ENTRIES SHOWN:
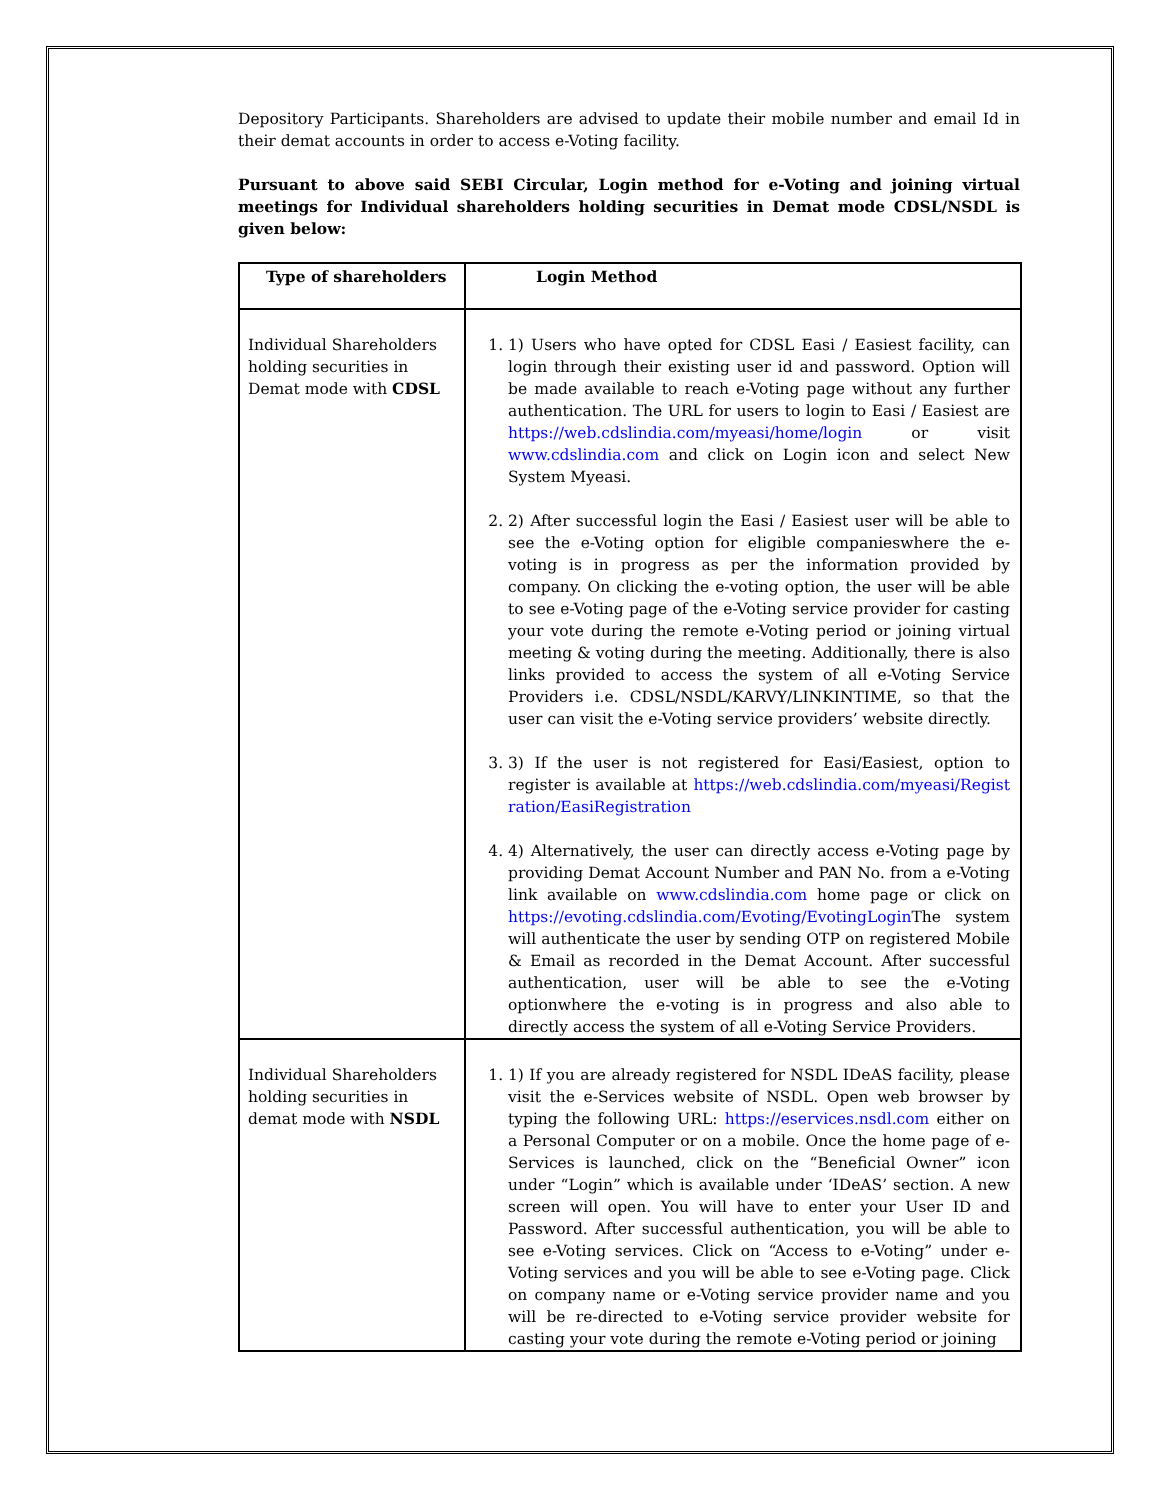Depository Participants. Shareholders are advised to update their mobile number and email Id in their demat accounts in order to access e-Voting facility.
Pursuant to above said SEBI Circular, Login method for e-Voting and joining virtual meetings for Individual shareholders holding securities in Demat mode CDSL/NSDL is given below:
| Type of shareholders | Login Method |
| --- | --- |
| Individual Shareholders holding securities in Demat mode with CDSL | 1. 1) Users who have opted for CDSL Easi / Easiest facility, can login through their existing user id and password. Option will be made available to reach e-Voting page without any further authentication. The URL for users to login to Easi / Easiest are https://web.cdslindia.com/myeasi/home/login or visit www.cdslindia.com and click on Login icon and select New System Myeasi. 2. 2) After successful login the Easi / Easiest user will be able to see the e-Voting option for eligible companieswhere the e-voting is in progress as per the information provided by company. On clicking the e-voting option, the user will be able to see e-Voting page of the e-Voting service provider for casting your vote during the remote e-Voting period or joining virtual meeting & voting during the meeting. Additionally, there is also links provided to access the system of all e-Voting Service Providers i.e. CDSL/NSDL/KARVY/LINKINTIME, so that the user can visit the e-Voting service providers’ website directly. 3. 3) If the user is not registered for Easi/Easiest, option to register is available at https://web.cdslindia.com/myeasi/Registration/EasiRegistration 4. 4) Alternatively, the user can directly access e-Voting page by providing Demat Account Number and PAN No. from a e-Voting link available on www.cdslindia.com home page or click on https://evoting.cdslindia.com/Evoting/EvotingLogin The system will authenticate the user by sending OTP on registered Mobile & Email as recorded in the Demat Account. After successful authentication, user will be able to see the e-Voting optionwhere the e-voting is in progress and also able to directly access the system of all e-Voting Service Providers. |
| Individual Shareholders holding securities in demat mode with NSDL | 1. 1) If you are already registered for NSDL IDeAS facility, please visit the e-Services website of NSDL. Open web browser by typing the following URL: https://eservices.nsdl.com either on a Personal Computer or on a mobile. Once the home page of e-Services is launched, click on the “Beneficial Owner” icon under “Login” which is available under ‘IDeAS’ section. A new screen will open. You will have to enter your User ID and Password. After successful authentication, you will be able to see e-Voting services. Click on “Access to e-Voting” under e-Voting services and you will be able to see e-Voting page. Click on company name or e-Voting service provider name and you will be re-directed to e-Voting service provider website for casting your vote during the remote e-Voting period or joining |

WHAT TO WORK ON: Ignore the images and quote every line of the listing exactly.

WRITTEN RESPONSE:
Depository Participants. Shareholders are advised to update their mobile number and email Id in their demat accounts in order to access e-Voting facility.
Pursuant to above said SEBI Circular, Login method for e-Voting and joining virtual meetings for Individual shareholders holding securities in Demat mode CDSL/NSDL is given below:
| Type of shareholders | Login Method |
| --- | --- |
| Individual Shareholders holding securities in Demat mode with CDSL | 1. 1) Users who have opted for CDSL Easi / Easiest facility, can login through their existing user id and password. Option will be made available to reach e-Voting page without any further authentication. The URL for users to login to Easi / Easiest are https://web.cdslindia.com/myeasi/home/login or visit www.cdslindia.com and click on Login icon and select New System Myeasi. 2. 2) After successful login the Easi / Easiest user will be able to see the e-Voting option for eligible companieswhere the e-voting is in progress as per the information provided by company. On clicking the e-voting option, the user will be able to see e-Voting page of the e-Voting service provider for casting your vote during the remote e-Voting period or joining virtual meeting & voting during the meeting. Additionally, there is also links provided to access the system of all e-Voting Service Providers i.e. CDSL/NSDL/KARVY/LINKINTIME, so that the user can visit the e-Voting service providers’ website directly. 3. 3) If the user is not registered for Easi/Easiest, option to register is available at https://web.cdslindia.com/myeasi/Registration/EasiRegistration 4. 4) Alternatively, the user can directly access e-Voting page by providing Demat Account Number and PAN No. from a e-Voting link available on www.cdslindia.com home page or click on https://evoting.cdslindia.com/Evoting/EvotingLogin The system will authenticate the user by sending OTP on registered Mobile & Email as recorded in the Demat Account. After successful authentication, user will be able to see the e-Voting optionwhere the e-voting is in progress and also able to directly access the system of all e-Voting Service Providers. |
| Individual Shareholders holding securities in demat mode with NSDL | 1. 1) If you are already registered for NSDL IDeAS facility, please visit the e-Services website of NSDL. Open web browser by typing the following URL: https://eservices.nsdl.com either on a Personal Computer or on a mobile. Once the home page of e-Services is launched, click on the “Beneficial Owner” icon under “Login” which is available under ‘IDeAS’ section. A new screen will open. You will have to enter your User ID and Password. After successful authentication, you will be able to see e-Voting services. Click on “Access to e-Voting” under e-Voting services and you will be able to see e-Voting page. Click on company name or e-Voting service provider name and you will be re-directed to e-Voting service provider website for casting your vote during the remote e-Voting period or joining |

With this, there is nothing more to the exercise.